Since its early beginnings, Leopold Weekend has inspired communities across Wisconsin and the nation to come together to celebrate the ideas Leopold wrote about in A Sand County Almanac. These gatherings have evolved to include community readings of Aldo’s book, showings of the documentary Green Fire, Leopold bench building workshops, Leopold Education Project workshops, discussions, conferences, banquets, roundtables, hikes, work projects, an archery contest, and the installation of a free little library which was created to be a mini replica of the Shack. The magic of these celebrations is that each one reflects the needs of the community it is serving.

Work project

Faulkes Woods volunteers in action during Leopold Weekend 2015

Beyond Leopold Weekend

Just because March has passed it doesn’t mean you still can’t get involved. In fact, it’s never too early or late to plan a Leopold-inspired gathering. We have lots of great resources on our website to help spark ideas for how you can bring this program model to your community.

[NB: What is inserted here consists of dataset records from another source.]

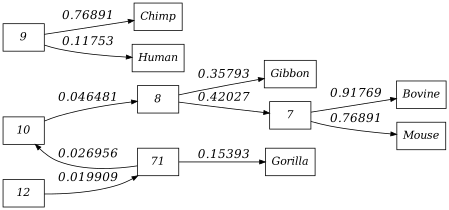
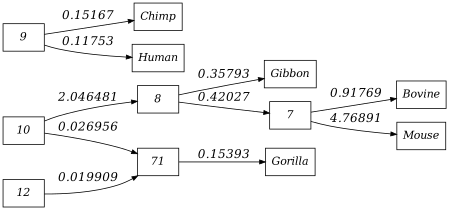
  digraph {
    rankdir=LR
    node [fillcolor=white fontname="Times-Italic" shape=rectangle style=filled]
    edge [arrowsize=0.75 fontname="Times-Italic" fontsize=16]
    n1 [label=Bovine]
    n2 [label=Mouse]
    n3 [label=Gibbon]
    n4 [label=Gorilla]
    n5 [label=Chimp]
    n6 [label=Human]
    7
    8
    9
    10
    n11 [label=71]
    12
    7 -> n1 [label=0.91769]
-   7 -> n2 [label=0.76891]
+   7 -> n2 [label=4.76891]
    8 -> n3 [label=0.35793]
    8 -> 7 [label=0.42027]
-   9 -> n5 [label=0.76891]
+   9 -> n5 [label=0.15167]
    9 -> n6 [label=0.11753]
-   10 -> 8 [label=0.046481]
+   10 -> 8 [label=2.046481]
    n11 -> n4 [label=0.15393]
-   n11 -> 10 [label=0.026956]
+   10 -> n11 [label=0.026956]
    12 -> n11 [label=0.019909]
  }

Or, if you are looking for an event near you, check our calendar for listings of Leopold-related events across the country throughout the year. Whether celebrating Leopold for one day, a weekend, or a whole week, this program has provided an inspiring story that grew from one community’s passion for the place where they lived that has grown beyond anyone’s imagination. If the first 15 years is any indicator of what the next 15 will bring, we have quite a ride ahead of us! We hope you’ll join us for Leopold Week in 2016 (March 5-7)!